[Exercise description]
Text only, exactly as given: reproduce the entries below without their pictures.

The data START

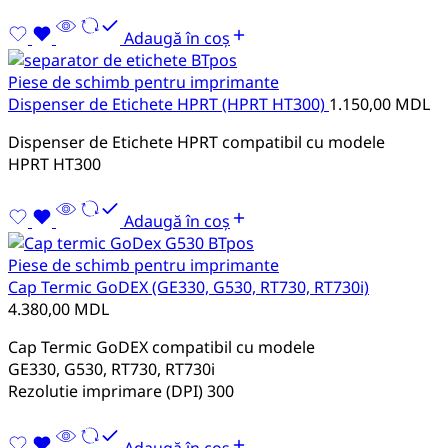
Adaugă în coș
Piese de schimb pentru imprimante
Dispenser de Etichete HPRT (HPRT HT300)
1.150,00
MDL
Dispenser de Etichete HPRT compatibil cu modele
HPRT HT300
Adaugă în coș
Piese de schimb pentru imprimante
Cap Termic GoDEX (GE330, G530, RT730, RT730i)
4.380,00
MDL
Cap Termic GoDEX compatibil cu modele
GE330, G530, RT730, RT730i
Rezolutie imprimare (DPI) 300
Adaugă în coș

The data END

[Result of the task]
Adaugă în coș
Piese de schimb pentru imprimante
Dispenser de Etichete HPRT (HPRT HT300)
1.150,00
MDL
Dispenser de Etichete HPRT compatibil cu modele
HPRT HT300
Adaugă în coș
Piese de schimb pentru imprimante
Cap Termic GoDEX (GE330, G530, RT730, RT730i)
4.380,00
MDL
Cap Termic GoDEX compatibil cu modele
GE330, G530, RT730, RT730i
Rezolutie imprimare (DPI) 300
Adaugă în coș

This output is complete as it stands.